Work task
Can you extract the whole January garden post below and reproduce it word for word, from its date line through its final sentence?

Thursday, January 16, 2014

The Garden on January 14, 2014

It has been taking me a few days to pull this post together, there's just too many distractions at the moment.The garden is looking a bit ghostly and like it's been abandoned lately, but I've actually been doing quite a bit of work when I can spare the time.

Much of Bed #1 is shrouded with Agribon, not for protection from the cold, but to keep the birds from pecking things into lacy oblivion. In the foreground is the carrot patch that has been the source of the recent carrot harvests. Just beyond the carrots are the celeriac and celery.

Here they are - Monarch celeriac on the left, just getting to be large enough to harvest, and Dorato D'Asti celery on the right. I've been harvesting the celery on a cut-and-come-again basis. There's a glimpse of what is left of the napa cabbage on the right, under it's shroud of Agribon. The cabbage needs to be cleaned out and then I'm going to slip in a few more carrots in there.

The next shroud is protecting the Di Ciccio broccoli.

Ta Da! Some pretty healthy looking broccoli plants with an accompanying patch of cilantro (coriander). The cilantro in the rest of the garden has been cleaned out by the birds.

There's some nice shoots developing in there and so far the aphids haven't been too much of a problem.

Provided material

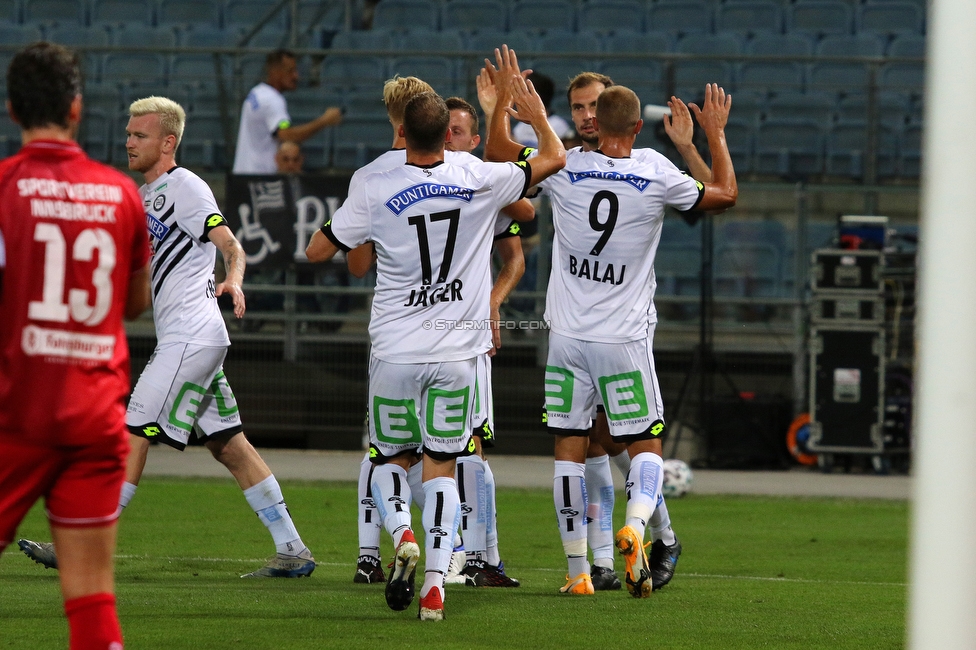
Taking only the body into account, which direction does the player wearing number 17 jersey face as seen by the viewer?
away from the camera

Solved exercise
Thursday, January 16, 2014

The Garden on January 14, 2014

It has been taking me a few days to pull this post together, there's just too many distractions at the moment.The garden is looking a bit ghostly and like it's been abandoned lately, but I've actually been doing quite a bit of work when I can spare the time.

Much of Bed #1 is shrouded with Agribon, not for protection from the cold, but to keep the birds from pecking things into lacy oblivion. In the foreground is the carrot patch that has been the source of the recent carrot harvests. Just beyond the carrots are the celeriac and celery.

Here they are - Monarch celeriac on the left, just getting to be large enough to harvest, and Dorato D'Asti celery on the right. I've been harvesting the celery on a cut-and-come-again basis. There's a glimpse of what is left of the napa cabbage on the right, under it's shroud of Agribon. The cabbage needs to be cleaned out and then I'm going to slip in a few more carrots in there.

The next shroud is protecting the Di Ciccio broccoli.

Ta Da! Some pretty healthy looking broccoli plants with an accompanying patch of cilantro (coriander). The cilantro in the rest of the garden has been cleaned out by the birds.

There's some nice shoots developing in there and so far the aphids haven't been too much of a problem.